I just noticed this. I'd like to go back to the 30 posts per page format too.


----------



## Morrus (Nov 19, 2008)

I'ts a setting in your account somewhere.  I'm not sure exactly where, though.


----------



## Blackrat (Nov 19, 2008)

Morrus said:


> I'ts a setting in your account somewhere.  I'm not sure exactly where, though.
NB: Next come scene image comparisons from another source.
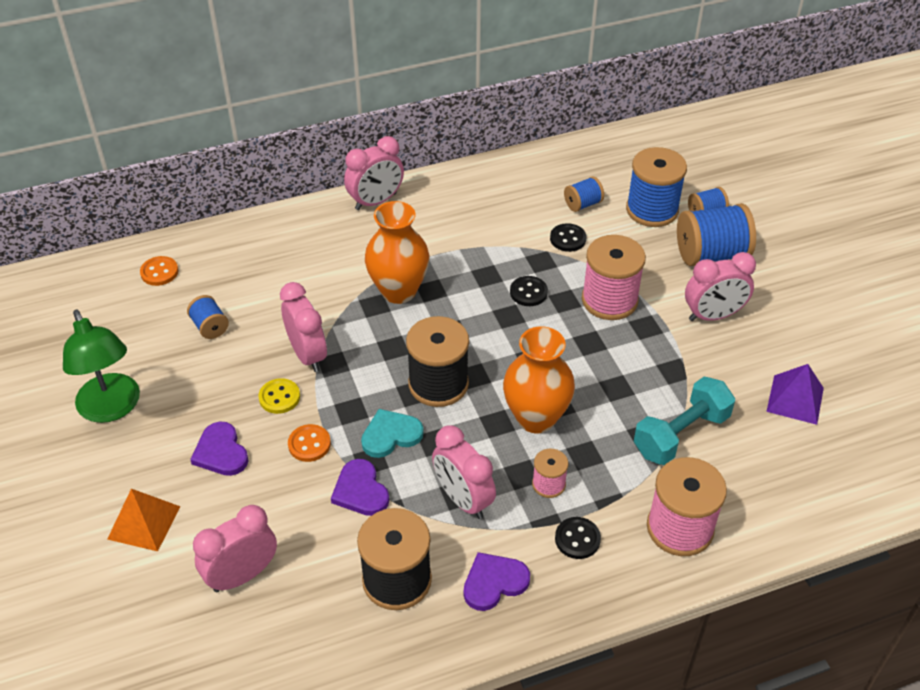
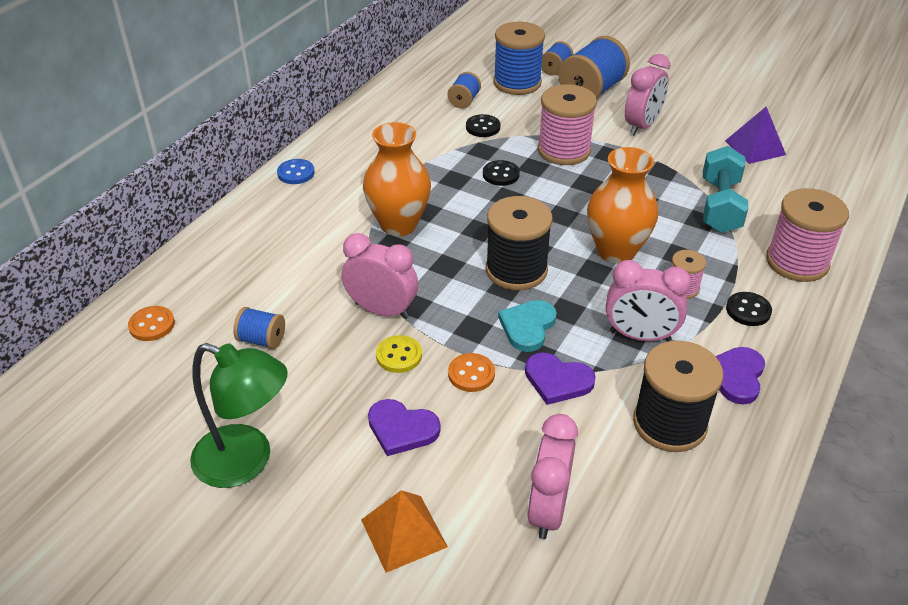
camera: 40 degrees left, 5 degrees down
pink clock [344,136,404,210] -> blue button [277,159,315,184]

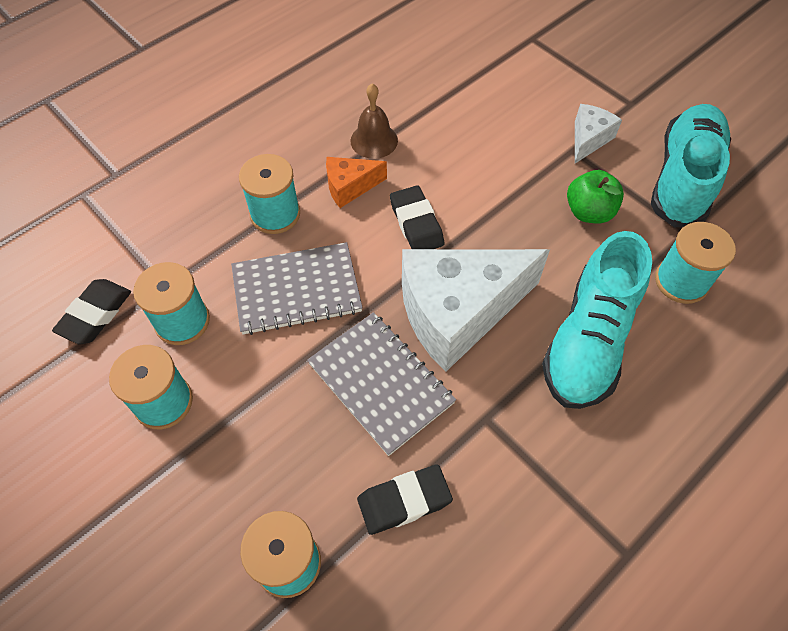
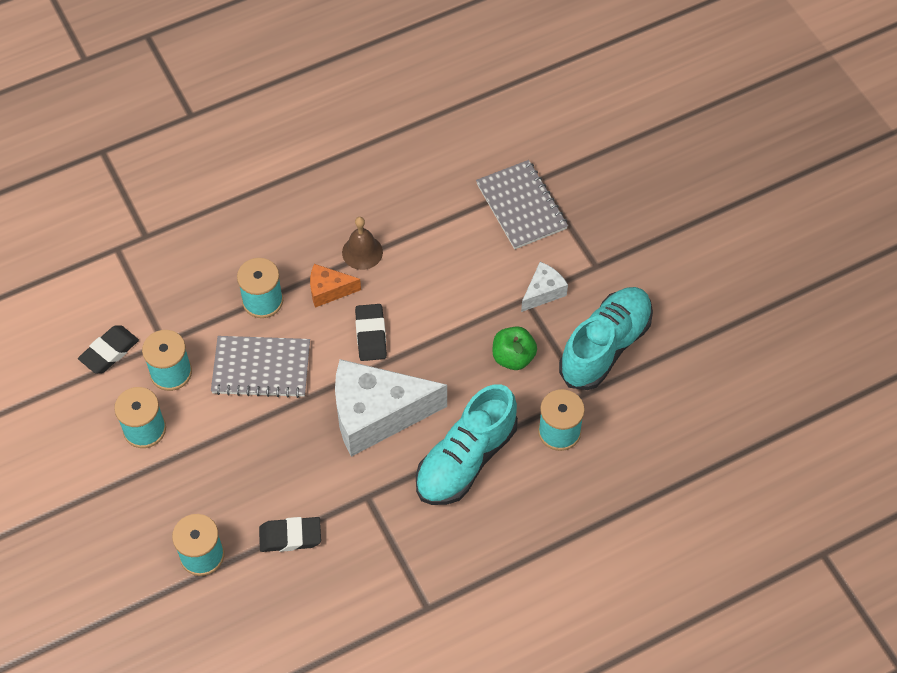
camera: 15 degrees right, 0 degrees up
grey notebook [307,312,456,456] -> grey notebook moved to [476,160,568,249]

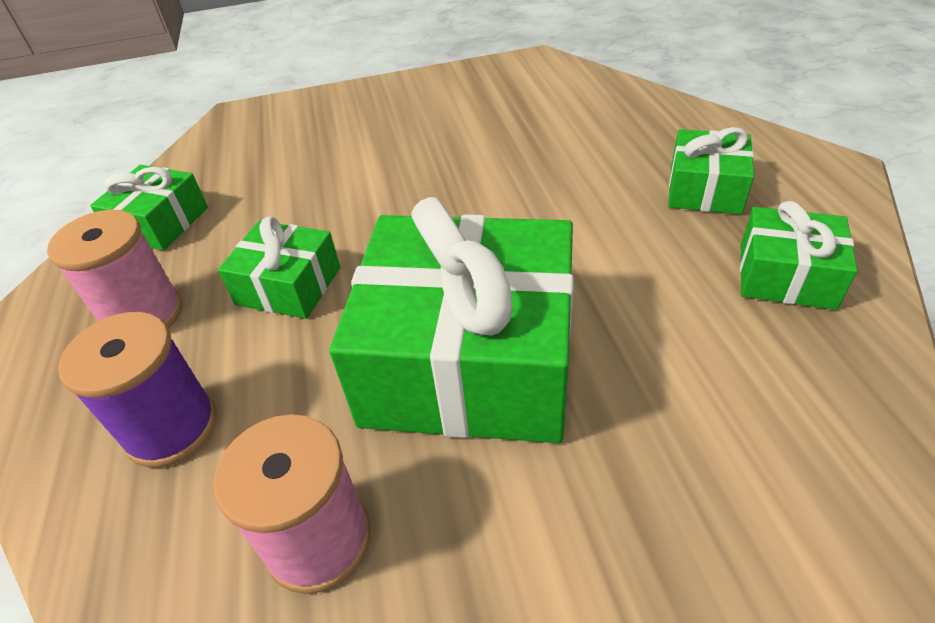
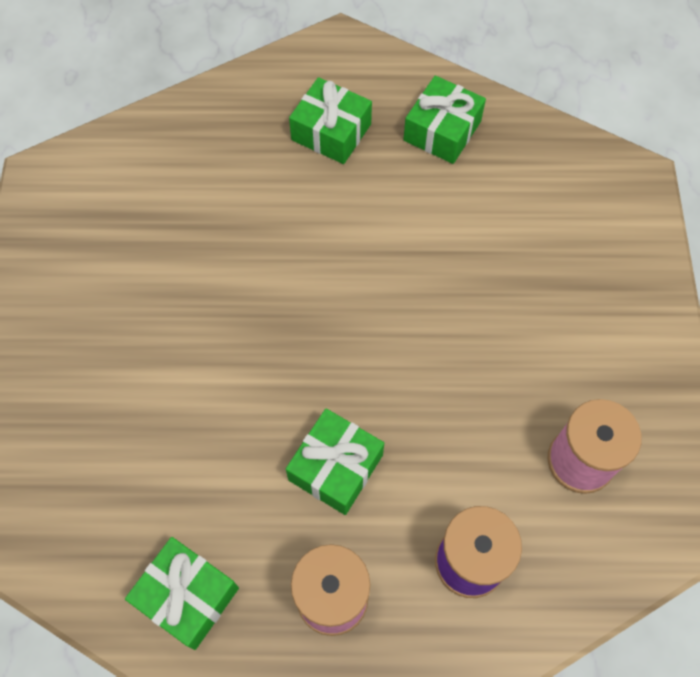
camera: 80 degrees left, 20 degrees up
green gift [330,197,574,443] -> none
Except that the only option allowed is the "Forum Default". I think Michael disabled the ability to change it during the "Great Slow".


----------



## el-remmen (Nov 19, 2008)

It definitely seems to have changed across the board over night.


----------



## Arnwyn (Nov 19, 2008)

It really stinks, BTW.


----------



## el-remmen (Nov 23, 2008)

I do not seem to have a choice about the # of posts per page regardless of what I choose in my options.


----------



## Angel Tarragon (Nov 23, 2008)

Arnwyn said:


> It really stinks, BTW.




Agreed.


----------



## Shalimar (Dec 7, 2008)

Bump


----------



## Thanee (Dec 8, 2008)

garyh said:


> Is there a way to change the posts shown per page?  I'm not sure why, but EN World seems to have just shifted from 30 per page to 20, and I'd like to set that back to 30 (I'm just used to it).  Can this be done?




Ah, that's why some of the links havn't worked anymore, where the page-number was part of the URL. 

Bye
Thanee


----------